───── Text provided
“I was in the 10th grade when I saw a rickshaw for the first time–I was especially fascinated with how the meter worked. It wasn’t long before I befriended the auto-drivers and told them, ‘Bhaiya, mujhe bhi chalana sikha do!’ I pleaded with them until they agreed.
Driving an auto became my favorite pastime. Soon, news about me driving spread across the village. People would say things like, ‘This is unbecoming of a woman,’ leaving my parents disappointed; they didn’t get my obsession with wanting to be a rickshaw driver.
Suddenly, I was being shown pictures of potential husbands. But that wasn’t what I wanted at all… and my dreams should matter too, right? So, I decided to run away. I left a message to my parents saying, ‘I want to be independent. After I’ve made a career, I’ll return.’
All I had was 12 rupees in my pocket as I hopped on to the first train to Pune. I was terrified, but I also knew: it was now or never. In Pune, I found temporary refuge at an NGO and began visiting the Auto-rickshaw Sangathan every day. There, I was told, ‘We can’t trust a woman behind the wheel.’
But I didn’t give up–I got my license; a few women-groups helped me drive autos when regular drivers were absent from duty. But it was difficult to get fares–customers would be surprised to see a woman in the front seat. They would hit on me or say things like, ‘Aren’t you meant to be at home?’
I just couldn’t earn enough and got evicted from the hostel I was staying at. So after work, I’d take my auto back to the service centre and sleep in it. And I knew there was only one way out of that life–I had to buy my own auto.
──────────
───── Information
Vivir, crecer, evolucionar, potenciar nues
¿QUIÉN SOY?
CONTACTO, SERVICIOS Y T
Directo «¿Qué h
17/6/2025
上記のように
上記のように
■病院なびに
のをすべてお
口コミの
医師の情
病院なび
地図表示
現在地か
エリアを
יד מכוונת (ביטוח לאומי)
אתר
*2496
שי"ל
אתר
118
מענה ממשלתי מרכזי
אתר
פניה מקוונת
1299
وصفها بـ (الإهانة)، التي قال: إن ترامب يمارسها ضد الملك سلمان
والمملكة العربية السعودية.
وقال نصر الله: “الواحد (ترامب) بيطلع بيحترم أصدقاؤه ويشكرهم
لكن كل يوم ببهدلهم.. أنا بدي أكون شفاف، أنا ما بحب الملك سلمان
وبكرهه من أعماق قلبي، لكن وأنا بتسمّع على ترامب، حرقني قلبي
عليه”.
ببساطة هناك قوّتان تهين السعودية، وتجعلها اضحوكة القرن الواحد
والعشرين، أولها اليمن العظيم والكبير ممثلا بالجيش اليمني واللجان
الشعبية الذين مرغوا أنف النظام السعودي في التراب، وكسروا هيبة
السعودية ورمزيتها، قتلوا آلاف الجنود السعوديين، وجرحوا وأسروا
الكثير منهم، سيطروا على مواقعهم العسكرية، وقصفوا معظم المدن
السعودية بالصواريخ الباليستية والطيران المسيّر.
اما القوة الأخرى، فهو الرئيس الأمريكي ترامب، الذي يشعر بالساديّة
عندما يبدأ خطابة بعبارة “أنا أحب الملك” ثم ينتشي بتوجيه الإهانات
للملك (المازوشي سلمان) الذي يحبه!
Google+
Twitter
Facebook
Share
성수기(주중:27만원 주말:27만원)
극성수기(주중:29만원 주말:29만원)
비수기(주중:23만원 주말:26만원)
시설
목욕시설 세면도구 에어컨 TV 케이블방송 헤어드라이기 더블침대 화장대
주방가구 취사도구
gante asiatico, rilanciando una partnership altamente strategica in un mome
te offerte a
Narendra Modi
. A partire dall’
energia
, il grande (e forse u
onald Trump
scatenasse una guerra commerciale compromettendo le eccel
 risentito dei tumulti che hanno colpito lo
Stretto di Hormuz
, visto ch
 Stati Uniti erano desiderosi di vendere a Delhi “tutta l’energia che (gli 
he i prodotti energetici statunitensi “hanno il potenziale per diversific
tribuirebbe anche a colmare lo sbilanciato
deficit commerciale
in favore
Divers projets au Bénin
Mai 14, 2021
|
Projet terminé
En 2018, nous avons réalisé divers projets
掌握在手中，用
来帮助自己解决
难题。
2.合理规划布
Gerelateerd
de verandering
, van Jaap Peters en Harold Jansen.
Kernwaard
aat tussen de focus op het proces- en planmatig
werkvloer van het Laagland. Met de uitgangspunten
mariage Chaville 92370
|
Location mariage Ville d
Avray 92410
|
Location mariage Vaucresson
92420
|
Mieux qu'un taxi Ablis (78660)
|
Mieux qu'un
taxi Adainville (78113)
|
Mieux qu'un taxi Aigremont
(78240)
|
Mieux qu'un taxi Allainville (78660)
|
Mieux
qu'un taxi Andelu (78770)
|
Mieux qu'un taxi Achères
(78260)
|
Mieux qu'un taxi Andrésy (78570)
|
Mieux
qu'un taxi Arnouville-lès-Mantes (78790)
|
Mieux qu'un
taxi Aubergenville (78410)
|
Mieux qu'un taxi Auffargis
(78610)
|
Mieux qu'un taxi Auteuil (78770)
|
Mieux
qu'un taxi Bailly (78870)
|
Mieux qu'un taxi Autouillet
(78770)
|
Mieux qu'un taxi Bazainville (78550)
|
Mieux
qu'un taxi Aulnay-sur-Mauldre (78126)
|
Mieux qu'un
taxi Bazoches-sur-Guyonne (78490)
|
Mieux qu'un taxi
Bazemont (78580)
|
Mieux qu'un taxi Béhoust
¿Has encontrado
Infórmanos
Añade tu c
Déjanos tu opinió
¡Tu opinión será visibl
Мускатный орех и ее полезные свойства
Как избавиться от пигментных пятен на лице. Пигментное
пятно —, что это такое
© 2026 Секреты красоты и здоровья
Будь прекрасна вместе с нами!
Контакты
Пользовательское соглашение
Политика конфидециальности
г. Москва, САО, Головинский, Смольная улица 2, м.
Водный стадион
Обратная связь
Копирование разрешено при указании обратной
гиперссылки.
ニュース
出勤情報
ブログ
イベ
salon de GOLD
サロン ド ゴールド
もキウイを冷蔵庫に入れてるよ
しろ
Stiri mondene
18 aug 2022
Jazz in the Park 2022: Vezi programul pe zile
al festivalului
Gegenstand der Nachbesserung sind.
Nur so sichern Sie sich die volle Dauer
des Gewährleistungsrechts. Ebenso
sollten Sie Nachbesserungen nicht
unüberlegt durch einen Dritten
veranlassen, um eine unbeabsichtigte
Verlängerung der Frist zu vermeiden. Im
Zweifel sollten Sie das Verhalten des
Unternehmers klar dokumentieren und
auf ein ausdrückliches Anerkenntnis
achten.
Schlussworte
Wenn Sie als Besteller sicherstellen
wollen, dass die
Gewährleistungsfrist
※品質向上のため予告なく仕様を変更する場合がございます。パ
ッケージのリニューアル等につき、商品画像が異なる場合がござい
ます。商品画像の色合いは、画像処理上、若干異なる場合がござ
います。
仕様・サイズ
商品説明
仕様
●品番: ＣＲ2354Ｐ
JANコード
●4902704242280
──────────
**Exercises to complete:**
1: List every remark that appears inside single quotation marks in the account of learning to drive a rickshaw.
2: Carry the account of learning to drive a rickshaw forward, picking up after its final sentence.

**Responses to the exercise:**
1:
- 'Bhaiya, mujhe bhi chalana sikha do!'
- 'This is unbecoming of a woman,'
- 'I want to be independent. After I've made a career, I'll return.'
- 'We can't trust a woman behind the wheel.'
- 'Aren't you meant to be at home?'

2:
When I approached the government for a permit, the officials remarked, ‘This is a male dominated profession.’ I’d reply, ‘What if I wear a moustache? Will that get me the permit?’ I fought tooth and nail there–it took me 4 months, but I finally got it!
I ran to the bank to seek a loan–I was so happy when I bought my auto! I’d done it… I finally returned home to my parents; when they saw me, they cried. Dad even washed the auto before I travelled back to the city! And it took me a year, but I paid off the whole loan!
Still, it was tough–people would vandalize my auto and once, a traffic constable hit me; my union members protested against this. That’s how I met my husband; he was my strongest supporter. He’d proudly tell everyone that his wife was a rickshaw driver! In 2001, we even started our own travel company.
But my real dream is to start an academy to train female auto-drivers. It’s simple–why should any job be out of our reach just because of our gender? A woman can do everything a man can, and she can do it just as well. And let me tell you this: women are good drivers. And anyone who thinks differently, should sit in my rickshaw once!”
Reproduced from Humans of Bombay.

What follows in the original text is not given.